*** Opening of TASK MATERIAL ***
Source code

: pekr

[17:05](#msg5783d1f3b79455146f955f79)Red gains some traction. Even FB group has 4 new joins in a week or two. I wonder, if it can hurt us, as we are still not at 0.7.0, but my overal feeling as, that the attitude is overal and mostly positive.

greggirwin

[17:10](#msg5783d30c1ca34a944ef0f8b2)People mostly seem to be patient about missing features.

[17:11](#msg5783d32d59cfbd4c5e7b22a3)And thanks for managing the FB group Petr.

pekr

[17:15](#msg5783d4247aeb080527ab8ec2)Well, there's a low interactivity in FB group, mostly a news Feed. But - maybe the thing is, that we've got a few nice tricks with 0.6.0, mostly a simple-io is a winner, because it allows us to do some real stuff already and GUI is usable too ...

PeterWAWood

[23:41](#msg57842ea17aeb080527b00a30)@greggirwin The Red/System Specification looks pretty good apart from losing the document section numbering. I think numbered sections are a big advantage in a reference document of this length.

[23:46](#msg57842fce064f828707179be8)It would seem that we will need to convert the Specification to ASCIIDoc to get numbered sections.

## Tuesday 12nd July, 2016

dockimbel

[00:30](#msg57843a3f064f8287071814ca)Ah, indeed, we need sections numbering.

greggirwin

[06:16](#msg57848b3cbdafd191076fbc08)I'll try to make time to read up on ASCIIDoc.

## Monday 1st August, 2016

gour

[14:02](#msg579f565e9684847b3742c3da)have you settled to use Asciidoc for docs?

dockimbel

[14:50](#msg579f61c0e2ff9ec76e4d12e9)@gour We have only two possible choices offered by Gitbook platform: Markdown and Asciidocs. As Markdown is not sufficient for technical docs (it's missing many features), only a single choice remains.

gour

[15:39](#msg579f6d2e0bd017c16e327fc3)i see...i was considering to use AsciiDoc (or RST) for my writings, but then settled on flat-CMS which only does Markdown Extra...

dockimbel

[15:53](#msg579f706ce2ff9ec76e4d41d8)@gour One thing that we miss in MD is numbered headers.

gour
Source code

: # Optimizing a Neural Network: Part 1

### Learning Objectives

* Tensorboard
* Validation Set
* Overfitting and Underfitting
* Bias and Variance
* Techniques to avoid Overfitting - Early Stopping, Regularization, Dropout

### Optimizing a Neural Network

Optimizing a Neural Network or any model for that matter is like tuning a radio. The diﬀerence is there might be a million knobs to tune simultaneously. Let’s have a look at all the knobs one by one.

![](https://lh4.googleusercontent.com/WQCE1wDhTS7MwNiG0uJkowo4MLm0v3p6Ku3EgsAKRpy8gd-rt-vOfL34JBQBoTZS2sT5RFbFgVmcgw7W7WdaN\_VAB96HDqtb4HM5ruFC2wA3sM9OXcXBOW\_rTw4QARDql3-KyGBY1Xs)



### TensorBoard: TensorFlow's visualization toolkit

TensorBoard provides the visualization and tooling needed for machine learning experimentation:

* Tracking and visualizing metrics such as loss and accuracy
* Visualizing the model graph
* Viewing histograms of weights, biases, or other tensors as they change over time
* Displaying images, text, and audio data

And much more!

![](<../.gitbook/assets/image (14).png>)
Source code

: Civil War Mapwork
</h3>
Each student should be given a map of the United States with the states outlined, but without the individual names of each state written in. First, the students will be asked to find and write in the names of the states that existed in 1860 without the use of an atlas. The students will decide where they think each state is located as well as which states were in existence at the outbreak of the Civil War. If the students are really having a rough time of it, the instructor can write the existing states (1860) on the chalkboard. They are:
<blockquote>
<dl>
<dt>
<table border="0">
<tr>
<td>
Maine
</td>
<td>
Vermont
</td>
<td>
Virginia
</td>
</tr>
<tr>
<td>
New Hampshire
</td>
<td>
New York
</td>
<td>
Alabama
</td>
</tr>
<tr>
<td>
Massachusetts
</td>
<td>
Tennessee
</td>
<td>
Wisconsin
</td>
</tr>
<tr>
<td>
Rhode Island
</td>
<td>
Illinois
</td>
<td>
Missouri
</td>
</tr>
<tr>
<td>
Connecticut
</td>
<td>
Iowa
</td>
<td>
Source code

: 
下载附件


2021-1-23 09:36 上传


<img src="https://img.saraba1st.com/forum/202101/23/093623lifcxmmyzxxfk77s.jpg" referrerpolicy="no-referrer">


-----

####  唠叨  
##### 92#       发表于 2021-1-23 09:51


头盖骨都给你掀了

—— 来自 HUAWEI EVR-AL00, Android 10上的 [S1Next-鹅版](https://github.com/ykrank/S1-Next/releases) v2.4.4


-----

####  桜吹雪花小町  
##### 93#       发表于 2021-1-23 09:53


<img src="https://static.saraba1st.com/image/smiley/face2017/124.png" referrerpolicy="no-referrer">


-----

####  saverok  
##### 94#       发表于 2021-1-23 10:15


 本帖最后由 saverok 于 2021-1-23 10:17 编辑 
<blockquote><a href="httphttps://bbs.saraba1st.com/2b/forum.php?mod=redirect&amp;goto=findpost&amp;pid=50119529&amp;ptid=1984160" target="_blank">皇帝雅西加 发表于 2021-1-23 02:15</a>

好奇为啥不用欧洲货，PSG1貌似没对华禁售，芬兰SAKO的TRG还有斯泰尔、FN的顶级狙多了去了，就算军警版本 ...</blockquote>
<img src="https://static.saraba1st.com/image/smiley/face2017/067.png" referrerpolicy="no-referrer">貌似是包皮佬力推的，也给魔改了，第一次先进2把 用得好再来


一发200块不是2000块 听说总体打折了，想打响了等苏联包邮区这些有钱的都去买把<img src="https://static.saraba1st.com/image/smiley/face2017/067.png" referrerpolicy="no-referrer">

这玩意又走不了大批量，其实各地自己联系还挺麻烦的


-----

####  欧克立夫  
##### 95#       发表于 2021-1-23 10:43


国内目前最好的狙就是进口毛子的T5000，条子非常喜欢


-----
*** Close of TASK MATERIAL ***
» EXERCISE
Beginning with the first line and ending with the last, copy the material above exactly.

» SOLUTION TO THE PROBLEM
Source code

: pekr

[17:05](#msg5783d1f3b79455146f955f79)Red gains some traction. Even FB group has 4 new joins in a week or two. I wonder, if it can hurt us, as we are still not at 0.7.0, but my overal feeling as, that the attitude is overal and mostly positive.

greggirwin

[17:10](#msg5783d30c1ca34a944ef0f8b2)People mostly seem to be patient about missing features.

[17:11](#msg5783d32d59cfbd4c5e7b22a3)And thanks for managing the FB group Petr.

pekr

[17:15](#msg5783d4247aeb080527ab8ec2)Well, there's a low interactivity in FB group, mostly a news Feed. But - maybe the thing is, that we've got a few nice tricks with 0.6.0, mostly a simple-io is a winner, because it allows us to do some real stuff already and GUI is usable too ...

PeterWAWood

[23:41](#msg57842ea17aeb080527b00a30)@greggirwin The Red/System Specification looks pretty good apart from losing the document section numbering. I think numbered sections are a big advantage in a reference document of this length.

[23:46](#msg57842fce064f828707179be8)It would seem that we will need to convert the Specification to ASCIIDoc to get numbered sections.

## Tuesday 12nd July, 2016

dockimbel

[00:30](#msg57843a3f064f8287071814ca)Ah, indeed, we need sections numbering.

greggirwin

[06:16](#msg57848b3cbdafd191076fbc08)I'll try to make time to read up on ASCIIDoc.

## Monday 1st August, 2016

gour

[14:02](#msg579f565e9684847b3742c3da)have you settled to use Asciidoc for docs?

dockimbel

[14:50](#msg579f61c0e2ff9ec76e4d12e9)@gour We have only two possible choices offered by Gitbook platform: Markdown and Asciidocs. As Markdown is not sufficient for technical docs (it's missing many features), only a single choice remains.

gour

[15:39](#msg579f6d2e0bd017c16e327fc3)i see...i was considering to use AsciiDoc (or RST) for my writings, but then settled on flat-CMS which only does Markdown Extra...

dockimbel

[15:53](#msg579f706ce2ff9ec76e4d41d8)@gour One thing that we miss in MD is numbered headers.

gour
Source code

: # Optimizing a Neural Network: Part 1

### Learning Objectives

* Tensorboard
* Validation Set
* Overfitting and Underfitting
* Bias and Variance
* Techniques to avoid Overfitting - Early Stopping, Regularization, Dropout

### Optimizing a Neural Network

Optimizing a Neural Network or any model for that matter is like tuning a radio. The diﬀerence is there might be a million knobs to tune simultaneously. Let’s have a look at all the knobs one by one.

![](https://lh4.googleusercontent.com/WQCE1wDhTS7MwNiG0uJkowo4MLm0v3p6Ku3EgsAKRpy8gd-rt-vOfL34JBQBoTZS2sT5RFbFgVmcgw7W7WdaN\_VAB96HDqtb4HM5ruFC2wA3sM9OXcXBOW\_rTw4QARDql3-KyGBY1Xs)



### TensorBoard: TensorFlow's visualization toolkit

TensorBoard provides the visualization and tooling needed for machine learning experimentation:

* Tracking and visualizing metrics such as loss and accuracy
* Visualizing the model graph
* Viewing histograms of weights, biases, or other tensors as they change over time
* Displaying images, text, and audio data

And much more!

![](<../.gitbook/assets/image (14).png>)
Source code

: Civil War Mapwork
</h3>
Each student should be given a map of the United States with the states outlined, but without the individual names of each state written in. First, the students will be asked to find and write in the names of the states that existed in 1860 without the use of an atlas. The students will decide where they think each state is located as well as which states were in existence at the outbreak of the Civil War. If the students are really having a rough time of it, the instructor can write the existing states (1860) on the chalkboard. They are:
<blockquote>
<dl>
<dt>
<table border="0">
<tr>
<td>
Maine
</td>
<td>
Vermont
</td>
<td>
Virginia
</td>
</tr>
<tr>
<td>
New Hampshire
</td>
<td>
New York
</td>
<td>
Alabama
</td>
</tr>
<tr>
<td>
Massachusetts
</td>
<td>
Tennessee
</td>
<td>
Wisconsin
</td>
</tr>
<tr>
<td>
Rhode Island
</td>
<td>
Illinois
</td>
<td>
Missouri
</td>
</tr>
<tr>
<td>
Connecticut
</td>
<td>
Iowa
</td>
<td>
Source code

: 
下载附件


2021-1-23 09:36 上传


<img src="https://img.saraba1st.com/forum/202101/23/093623lifcxmmyzxxfk77s.jpg" referrerpolicy="no-referrer">


-----

####  唠叨  
##### 92#       发表于 2021-1-23 09:51


头盖骨都给你掀了

—— 来自 HUAWEI EVR-AL00, Android 10上的 [S1Next-鹅版](https://github.com/ykrank/S1-Next/releases) v2.4.4


-----

####  桜吹雪花小町  
##### 93#       发表于 2021-1-23 09:53


<img src="https://static.saraba1st.com/image/smiley/face2017/124.png" referrerpolicy="no-referrer">


-----

####  saverok  
##### 94#       发表于 2021-1-23 10:15


 本帖最后由 saverok 于 2021-1-23 10:17 编辑 
<blockquote><a href="httphttps://bbs.saraba1st.com/2b/forum.php?mod=redirect&amp;goto=findpost&amp;pid=50119529&amp;ptid=1984160" target="_blank">皇帝雅西加 发表于 2021-1-23 02:15</a>

好奇为啥不用欧洲货，PSG1貌似没对华禁售，芬兰SAKO的TRG还有斯泰尔、FN的顶级狙多了去了，就算军警版本 ...</blockquote>
<img src="https://static.saraba1st.com/image/smiley/face2017/067.png" referrerpolicy="no-referrer">貌似是包皮佬力推的，也给魔改了，第一次先进2把 用得好再来


一发200块不是2000块 听说总体打折了，想打响了等苏联包邮区这些有钱的都去买把<img src="https://static.saraba1st.com/image/smiley/face2017/067.png" referrerpolicy="no-referrer">

这玩意又走不了大批量，其实各地自己联系还挺麻烦的


-----

####  欧克立夫  
##### 95#       发表于 2021-1-23 10:43


国内目前最好的狙就是进口毛子的T5000，条子非常喜欢


-----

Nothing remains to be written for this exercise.